As of the census of 2000, there were 122 people, 51 households, and 31 families residing in the CDP. The population density was 103.6 PD/sqmi. There were 143 housing units at an average density of 121.4 /sqmi. The racial makeup of the CDP was 64.75% White, 32.79% Native American, 2.46% from other races.

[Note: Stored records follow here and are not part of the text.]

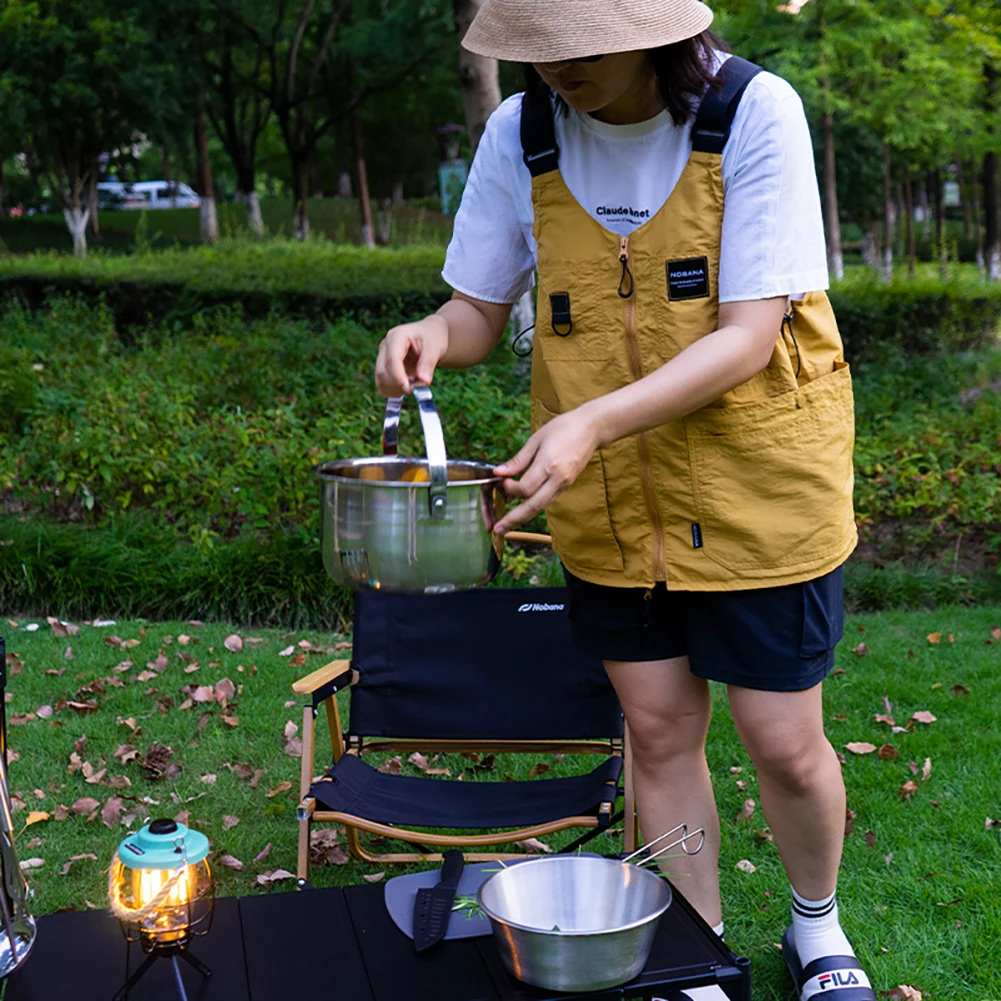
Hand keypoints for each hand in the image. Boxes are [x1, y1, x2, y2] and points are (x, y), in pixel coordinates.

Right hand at [375, 314, 448, 396]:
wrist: (429, 336)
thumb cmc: (432, 338)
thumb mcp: (435, 347)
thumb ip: (428, 363)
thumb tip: (423, 382)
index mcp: (396, 336)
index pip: (392, 359)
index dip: (398, 377)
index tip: (409, 390)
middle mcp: (385, 346)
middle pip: (383, 371)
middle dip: (398, 385)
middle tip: (417, 391)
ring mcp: (382, 357)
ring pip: (380, 380)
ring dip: (395, 390)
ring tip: (414, 387)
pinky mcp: (383, 367)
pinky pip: (382, 384)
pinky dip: (393, 391)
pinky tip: (407, 388)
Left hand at [492, 408, 599, 534]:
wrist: (591, 429)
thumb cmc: (563, 428)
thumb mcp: (536, 440)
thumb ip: (518, 460)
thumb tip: (498, 473)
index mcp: (549, 464)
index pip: (525, 488)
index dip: (510, 488)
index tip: (502, 480)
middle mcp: (558, 479)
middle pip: (534, 506)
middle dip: (514, 519)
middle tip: (498, 530)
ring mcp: (564, 484)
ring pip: (541, 507)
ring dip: (523, 517)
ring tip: (506, 525)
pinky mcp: (566, 485)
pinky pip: (547, 500)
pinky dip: (533, 506)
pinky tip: (521, 507)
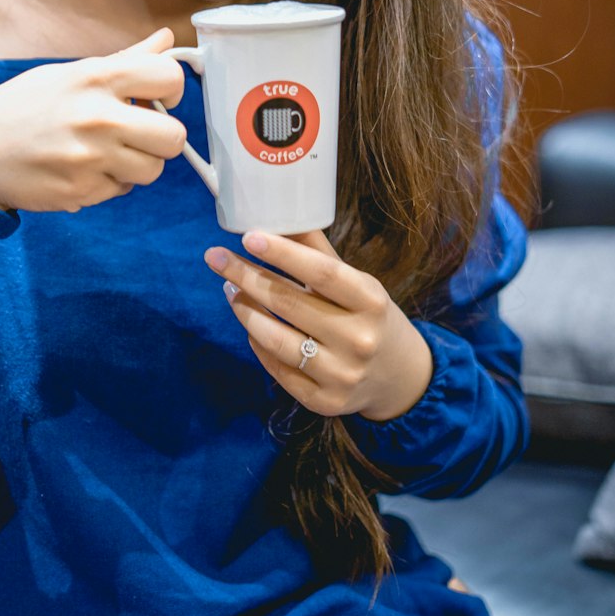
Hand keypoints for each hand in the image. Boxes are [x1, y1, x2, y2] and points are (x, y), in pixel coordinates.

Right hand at [0, 27, 188, 213]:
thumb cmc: (17, 109)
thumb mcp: (66, 74)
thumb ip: (122, 62)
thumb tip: (164, 41)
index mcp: (95, 78)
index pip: (168, 77)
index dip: (172, 88)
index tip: (159, 96)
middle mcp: (97, 118)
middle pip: (174, 137)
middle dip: (161, 137)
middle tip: (138, 133)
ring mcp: (90, 159)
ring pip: (152, 170)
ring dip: (137, 164)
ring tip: (106, 152)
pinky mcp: (82, 192)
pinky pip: (121, 190)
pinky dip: (109, 183)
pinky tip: (82, 169)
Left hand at [202, 229, 433, 422]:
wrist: (399, 376)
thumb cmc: (369, 316)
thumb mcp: (356, 282)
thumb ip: (318, 252)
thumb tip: (278, 214)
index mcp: (371, 301)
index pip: (322, 273)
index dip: (283, 254)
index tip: (248, 236)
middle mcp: (359, 340)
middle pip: (289, 303)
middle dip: (245, 276)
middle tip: (215, 257)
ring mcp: (342, 375)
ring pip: (276, 339)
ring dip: (244, 310)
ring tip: (230, 289)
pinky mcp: (325, 402)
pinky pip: (277, 368)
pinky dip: (257, 343)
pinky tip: (250, 323)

Hispanic or Latino of any race were 4.92% of the population.

There were 51 households, out of which 39.2% had children under the age of 18 living with them, 49.0% were married couples living together, 5.9% had a female householder with no husband present, and 39.2% were non-families. 37.3% of all households were made up of individuals, and 3.9% had someone living alone who was 65 years of age or older. The average household size was 2.39 and the average family size was 3.26.

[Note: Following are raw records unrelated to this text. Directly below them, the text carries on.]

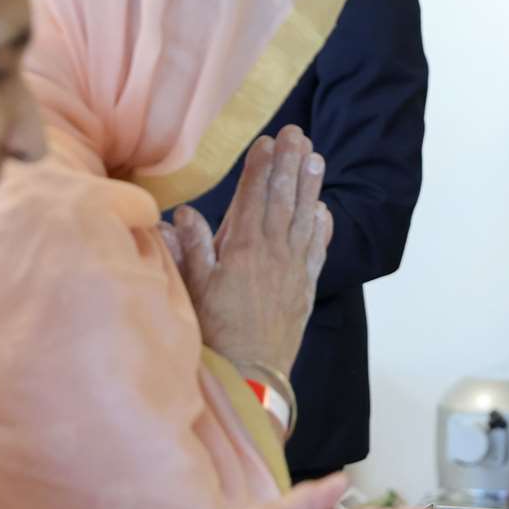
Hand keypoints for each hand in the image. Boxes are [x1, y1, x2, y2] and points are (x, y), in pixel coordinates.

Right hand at [165, 126, 332, 370]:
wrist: (251, 374)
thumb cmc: (215, 332)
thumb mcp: (194, 290)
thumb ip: (192, 249)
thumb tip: (183, 213)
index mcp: (243, 249)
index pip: (253, 197)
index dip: (260, 167)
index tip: (267, 140)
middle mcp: (272, 252)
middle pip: (282, 198)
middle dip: (289, 163)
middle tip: (297, 133)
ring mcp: (293, 268)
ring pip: (303, 217)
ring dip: (310, 186)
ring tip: (316, 157)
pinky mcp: (304, 287)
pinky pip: (317, 250)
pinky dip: (322, 227)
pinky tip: (324, 210)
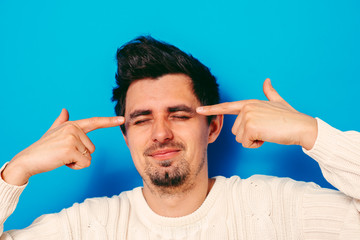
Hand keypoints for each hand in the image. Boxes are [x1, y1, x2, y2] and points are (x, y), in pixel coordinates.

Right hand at [2, 109, 124, 185]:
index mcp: (72, 124)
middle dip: (80, 155)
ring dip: (77, 162)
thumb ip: (61, 122)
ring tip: (61, 157)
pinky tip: (62, 162)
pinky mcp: (70, 149)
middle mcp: (73, 128)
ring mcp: (72, 138)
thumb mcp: (53, 133)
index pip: (94, 122)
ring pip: (89, 157)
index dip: (109, 121)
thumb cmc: (43, 148)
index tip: (122, 119)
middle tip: (63, 154)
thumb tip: (65, 110)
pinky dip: (75, 167)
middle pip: (92, 148)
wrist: (28, 160)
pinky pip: (84, 163)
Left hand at [196, 79, 316, 149]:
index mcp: (250, 103)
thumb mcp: (278, 102)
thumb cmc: (290, 118)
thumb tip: (267, 80)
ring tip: (267, 132)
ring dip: (253, 140)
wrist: (301, 126)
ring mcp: (248, 116)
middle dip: (249, 135)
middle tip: (265, 130)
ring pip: (240, 138)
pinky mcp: (251, 126)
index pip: (227, 107)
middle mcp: (246, 107)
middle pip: (235, 131)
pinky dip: (256, 144)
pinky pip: (246, 143)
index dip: (211, 109)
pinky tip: (267, 137)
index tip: (198, 110)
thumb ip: (270, 93)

In the CDP, the population was spread out, with 34.4% under the age of 18, 3.3% from 18 to 24, 34.4% from 25 to 44, 20.5% from 45 to 64, and 7.4% who were 65 years of age or older. The median age was 34 years. For every 100 females, there were 159.6 males. For every 100 females age 18 and over, there were 158.1 males.

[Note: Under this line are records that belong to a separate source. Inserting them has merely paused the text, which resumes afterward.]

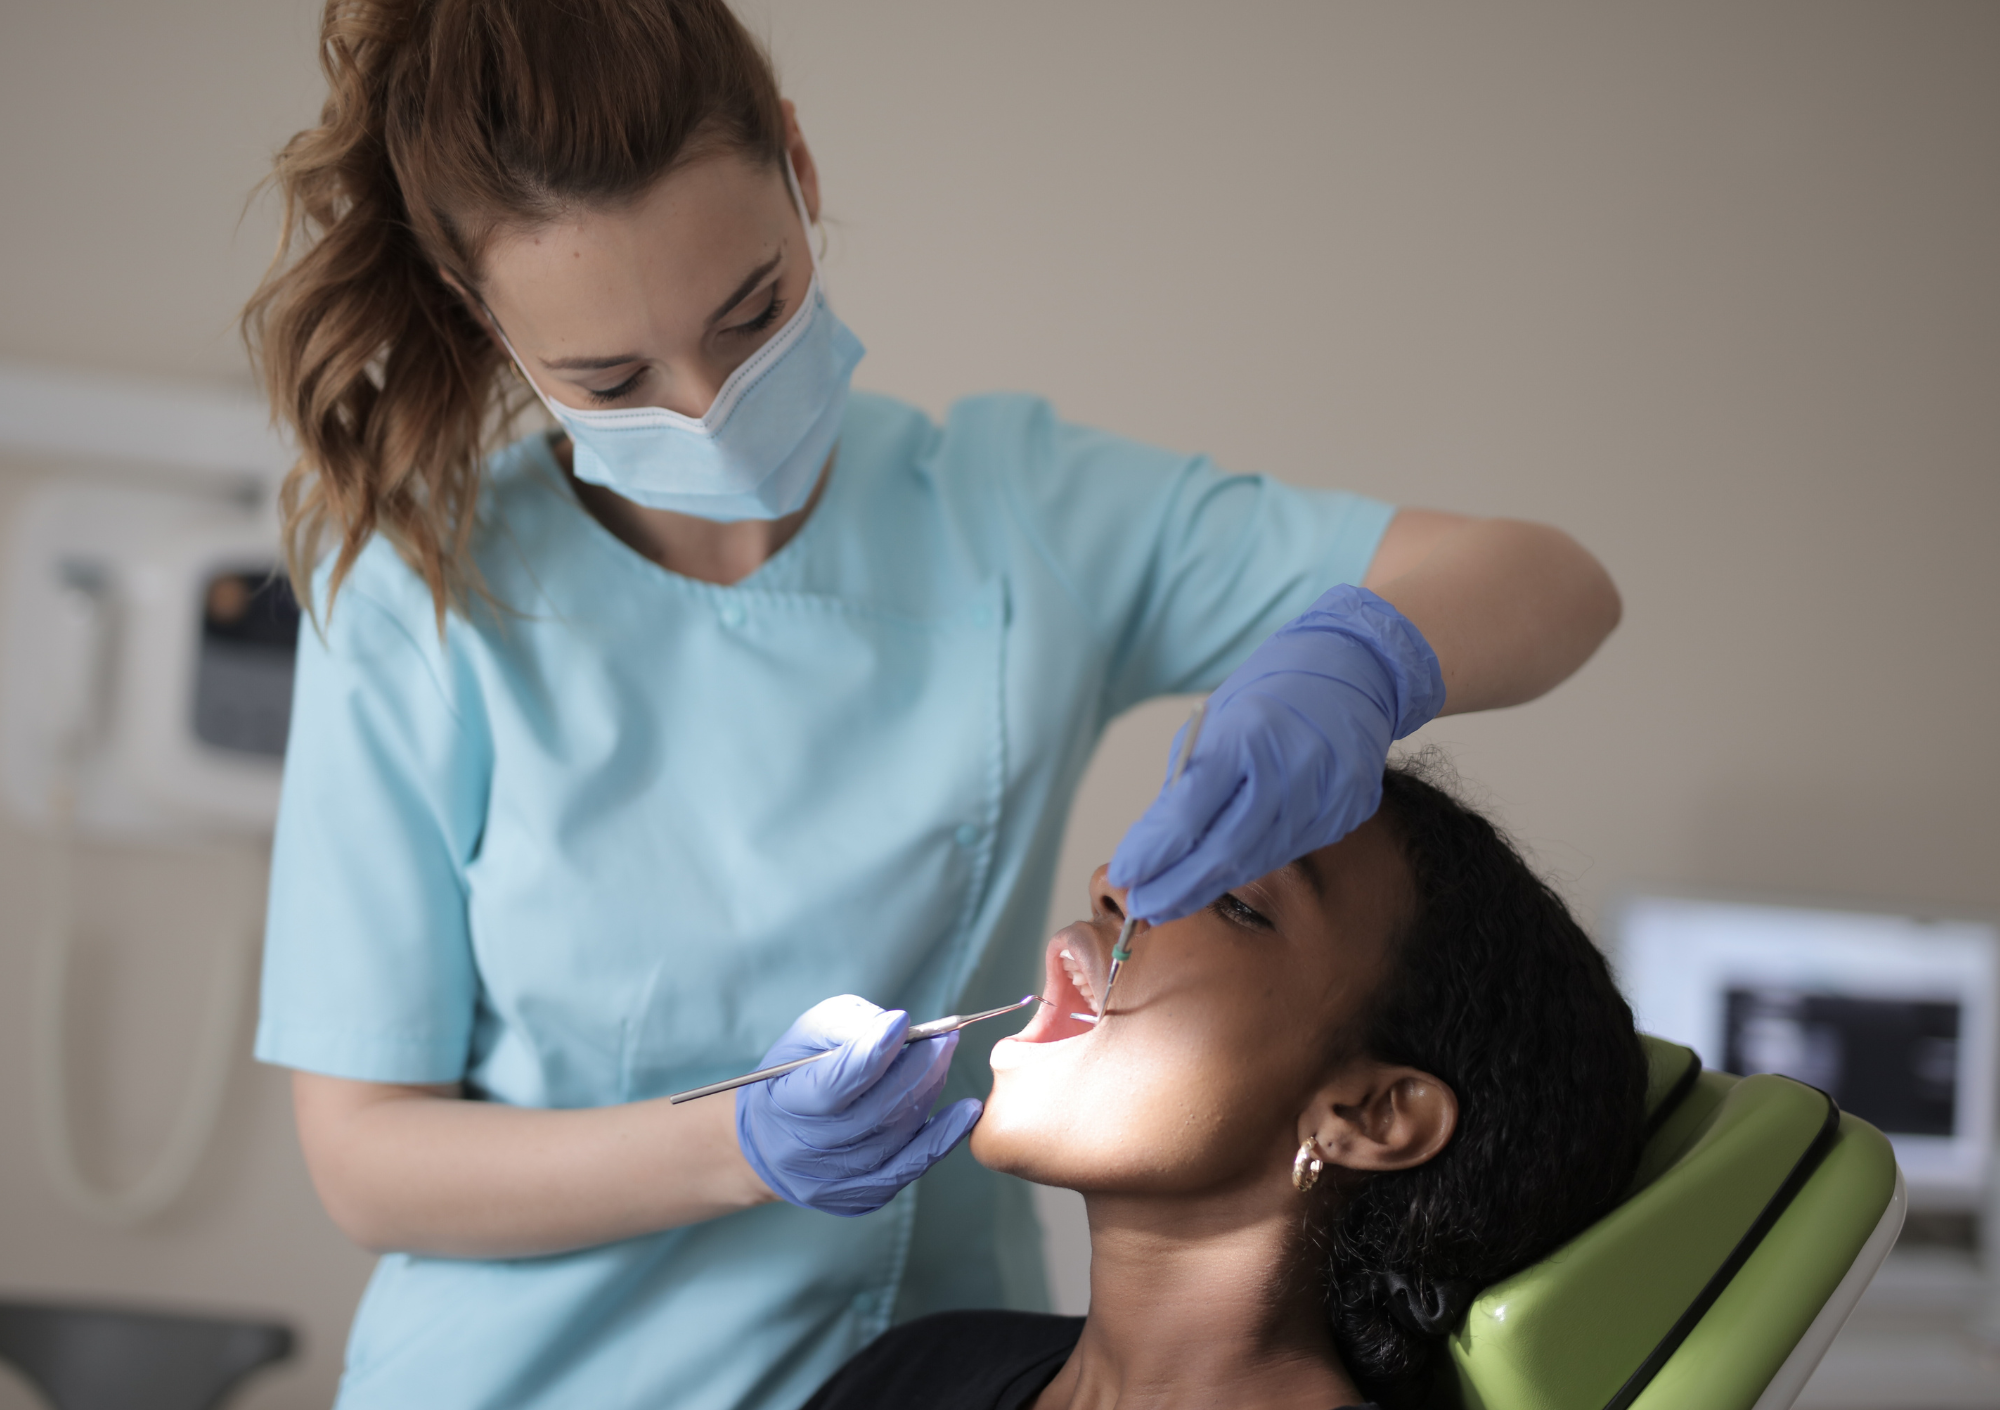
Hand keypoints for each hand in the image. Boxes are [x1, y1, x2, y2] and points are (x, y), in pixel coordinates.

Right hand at [735, 995, 980, 1216]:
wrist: (773, 1140)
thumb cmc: (795, 1074)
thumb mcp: (806, 1038)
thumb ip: (847, 1025)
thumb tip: (897, 1027)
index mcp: (785, 1104)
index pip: (833, 1083)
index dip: (872, 1053)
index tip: (902, 1022)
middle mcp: (806, 1150)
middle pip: (875, 1111)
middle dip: (917, 1068)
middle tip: (943, 1037)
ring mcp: (834, 1180)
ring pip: (897, 1134)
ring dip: (930, 1091)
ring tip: (943, 1058)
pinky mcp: (861, 1196)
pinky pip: (911, 1167)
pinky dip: (944, 1137)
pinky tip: (966, 1111)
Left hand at [1110, 585, 1444, 923]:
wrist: (1355, 667)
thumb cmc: (1272, 690)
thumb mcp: (1215, 723)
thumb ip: (1188, 784)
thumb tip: (1153, 846)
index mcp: (1246, 736)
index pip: (1188, 813)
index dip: (1153, 853)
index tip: (1123, 876)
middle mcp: (1290, 769)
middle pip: (1224, 851)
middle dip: (1176, 887)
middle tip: (1141, 907)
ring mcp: (1325, 795)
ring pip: (1257, 859)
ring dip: (1209, 886)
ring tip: (1170, 901)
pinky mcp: (1348, 811)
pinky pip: (1289, 849)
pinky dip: (1249, 864)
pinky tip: (1221, 875)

The median income for a household in the CDP was $24,250, and the median income for a family was $24,333. Males had a median income of $16,250 versus $12,045 for females. The per capita income for the CDP was $10,692. There were 68.2% of families and 50.0% of the population living below the poverty line, including 55.1% of under eighteens and none of those over 64.

Historical population
| Census | Pop. | Note | %± |
| 2020 | 170 |  | — |
U.S. Decennial Census

==Education==
Fort Smith had an elementary school until it closed in May 2025. The Hardin School District provides education for all grades.